Role of C/EBPβ in insulin-promoted expression of stress-responsive genes. A, C/EBPβ-dependent induction of stress-responsive gene expression by insulin control (scrambled) or C/EBPβ shRNA-expressing Fao cells treated with or without 100 nm insulin for 4 h. Total RNAs were prepared for real-time RT-PCR analysis with the level of 36B4 serving as control. For each gene, the level of untreated cells was set as 1 after normalization to 36B4. Each bar represents the mean ± sd (n = 3). *, P < 0.016; **, P < 0.009. B, PI3K-dependent induction of the expression of stress-responsive genes by insulin.

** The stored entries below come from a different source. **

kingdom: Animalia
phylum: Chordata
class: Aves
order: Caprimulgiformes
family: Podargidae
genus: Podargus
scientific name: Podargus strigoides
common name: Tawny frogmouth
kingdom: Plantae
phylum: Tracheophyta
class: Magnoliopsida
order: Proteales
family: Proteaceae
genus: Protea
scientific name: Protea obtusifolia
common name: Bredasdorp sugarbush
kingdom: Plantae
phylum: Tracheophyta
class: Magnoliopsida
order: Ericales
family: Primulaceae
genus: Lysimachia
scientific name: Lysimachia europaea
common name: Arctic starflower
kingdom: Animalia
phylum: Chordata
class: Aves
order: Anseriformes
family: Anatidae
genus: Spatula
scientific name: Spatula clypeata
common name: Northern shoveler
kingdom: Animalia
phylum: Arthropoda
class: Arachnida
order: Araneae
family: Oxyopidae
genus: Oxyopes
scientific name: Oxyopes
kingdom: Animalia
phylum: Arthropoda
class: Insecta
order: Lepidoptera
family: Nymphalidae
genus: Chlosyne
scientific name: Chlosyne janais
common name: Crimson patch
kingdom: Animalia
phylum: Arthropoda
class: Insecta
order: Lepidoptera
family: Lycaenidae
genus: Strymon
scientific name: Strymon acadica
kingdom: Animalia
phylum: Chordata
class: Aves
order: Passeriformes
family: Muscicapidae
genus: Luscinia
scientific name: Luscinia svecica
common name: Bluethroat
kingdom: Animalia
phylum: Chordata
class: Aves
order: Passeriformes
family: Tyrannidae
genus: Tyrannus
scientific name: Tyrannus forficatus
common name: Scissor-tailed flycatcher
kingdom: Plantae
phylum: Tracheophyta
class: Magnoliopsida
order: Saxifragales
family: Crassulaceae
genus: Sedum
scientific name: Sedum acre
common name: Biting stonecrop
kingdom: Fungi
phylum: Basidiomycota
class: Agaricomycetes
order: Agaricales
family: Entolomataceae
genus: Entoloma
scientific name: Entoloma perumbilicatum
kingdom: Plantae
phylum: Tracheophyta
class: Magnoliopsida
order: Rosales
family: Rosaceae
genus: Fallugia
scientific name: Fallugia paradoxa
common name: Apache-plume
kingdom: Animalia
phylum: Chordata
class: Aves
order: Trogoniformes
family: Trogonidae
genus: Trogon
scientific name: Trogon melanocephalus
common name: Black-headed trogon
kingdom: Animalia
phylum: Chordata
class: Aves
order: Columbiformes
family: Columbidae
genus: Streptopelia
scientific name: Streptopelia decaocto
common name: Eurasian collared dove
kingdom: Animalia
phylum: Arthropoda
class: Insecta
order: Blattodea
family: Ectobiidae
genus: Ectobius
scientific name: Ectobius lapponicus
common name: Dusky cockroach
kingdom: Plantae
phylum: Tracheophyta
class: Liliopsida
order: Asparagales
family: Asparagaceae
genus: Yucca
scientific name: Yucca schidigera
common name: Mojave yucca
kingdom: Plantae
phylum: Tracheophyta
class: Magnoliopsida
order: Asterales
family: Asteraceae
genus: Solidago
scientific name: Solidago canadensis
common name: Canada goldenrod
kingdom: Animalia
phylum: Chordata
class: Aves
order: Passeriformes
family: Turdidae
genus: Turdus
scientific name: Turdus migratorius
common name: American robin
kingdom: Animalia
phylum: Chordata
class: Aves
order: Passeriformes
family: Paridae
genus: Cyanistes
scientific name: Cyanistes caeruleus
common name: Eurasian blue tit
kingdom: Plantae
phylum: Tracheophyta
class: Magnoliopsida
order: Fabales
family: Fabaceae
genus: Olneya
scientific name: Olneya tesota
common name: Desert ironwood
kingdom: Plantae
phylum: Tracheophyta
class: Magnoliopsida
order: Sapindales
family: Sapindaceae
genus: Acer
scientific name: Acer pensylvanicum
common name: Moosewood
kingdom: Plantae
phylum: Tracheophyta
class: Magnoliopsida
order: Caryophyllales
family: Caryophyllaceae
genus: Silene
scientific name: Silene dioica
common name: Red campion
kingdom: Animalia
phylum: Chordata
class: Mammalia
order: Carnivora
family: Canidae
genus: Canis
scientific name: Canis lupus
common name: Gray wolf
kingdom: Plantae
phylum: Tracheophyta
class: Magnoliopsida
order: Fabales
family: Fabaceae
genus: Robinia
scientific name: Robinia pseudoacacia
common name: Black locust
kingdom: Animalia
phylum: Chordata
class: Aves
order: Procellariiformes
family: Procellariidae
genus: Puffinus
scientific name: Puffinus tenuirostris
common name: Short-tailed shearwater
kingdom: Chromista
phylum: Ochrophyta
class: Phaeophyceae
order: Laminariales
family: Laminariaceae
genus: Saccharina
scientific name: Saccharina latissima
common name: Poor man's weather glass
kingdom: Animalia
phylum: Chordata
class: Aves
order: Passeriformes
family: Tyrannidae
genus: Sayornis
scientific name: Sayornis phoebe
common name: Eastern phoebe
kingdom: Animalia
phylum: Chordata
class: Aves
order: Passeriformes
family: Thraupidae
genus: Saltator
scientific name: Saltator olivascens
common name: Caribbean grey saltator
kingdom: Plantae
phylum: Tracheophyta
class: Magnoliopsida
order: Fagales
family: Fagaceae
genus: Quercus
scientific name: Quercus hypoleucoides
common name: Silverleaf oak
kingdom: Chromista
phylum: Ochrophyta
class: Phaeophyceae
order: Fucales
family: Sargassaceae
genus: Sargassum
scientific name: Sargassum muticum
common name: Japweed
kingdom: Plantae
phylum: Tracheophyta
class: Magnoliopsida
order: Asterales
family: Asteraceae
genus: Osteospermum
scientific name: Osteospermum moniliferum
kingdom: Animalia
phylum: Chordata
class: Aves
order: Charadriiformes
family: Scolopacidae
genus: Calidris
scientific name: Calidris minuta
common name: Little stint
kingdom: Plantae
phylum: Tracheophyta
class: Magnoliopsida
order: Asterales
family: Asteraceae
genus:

Fao cells were pretreated with or without 10 μm PI3K inhibitors LY294002 (LY) for 45 min followed by 4 h 100 nm insulin (Ins) or 2 μm thapsigargin (Thg) treatment. Total RNAs were prepared for real-time RT-PCR analysis. C, Negative role of Akt in the expression of stress-responsive genes by insulin. Fao cells were pretreated with or without 2.5 μm Akt inhibitor VIII (A8) for 45 min followed by 4 h 100 nm insulin (Ins). Total RNAs were prepared for real-time RT-PCR analysis. In all cases, the level of 36B4 serves as control, and the level of each mRNA was set as 1 after normalization to the level of 36B4. Each bar represents the mean ± sd (n = 3). *, P < 0.019; **, P < 0.015.

Fig. 7.

The impact of C/EBPβ expression on Akt activation induced by insulin. A, Knockdown of C/EBPβ augments Akt activation in Fao cells. Control (scrambled) or C/EBPβ-expressing Fao cells were treated with 100 nm insulin for indicated periods. The total cell lysates were prepared for Western blot with anti-phospho-Akt at Thr308 (I) and at Ser473 (II), anti-Akt (III), and anti-C/EBPβ (IV) antibodies, respectively. These experiments were repeated three times with similar results. A1 and A2, Quantitative analysis of Akt phosphorylation at Thr308 and Ser473, respectively. In these analyses, the level of Akt phosphorylation after normalization to total cellular level of Akt is set as 1. B, Knockdown of C/EBPβ obliterates suppression of Akt activation by prolonged insulin stimulation. Control (scrambled) or C/EBPβ-expressing Fao cells were pretreated with 100 nm insulin for overnight followed by further insulin stimulation for the indicated times. The total cell lysates were prepared for Western blot analysis with anti-phospho-Akt at Ser473 (I), anti-Akt (II), anti-pERK2 (III), and anti-C/EBPβ (IV) antibodies, respectively. Top, Quantitative analysis of phosphorylation of Akt at Ser473. In these analyses, the level of Akt phosphorylation after normalization to the total cellular level of Akt is set as 1. Each bar represents the mean ± sd (n = 3). *, P < 0.023; **, P < 0.016.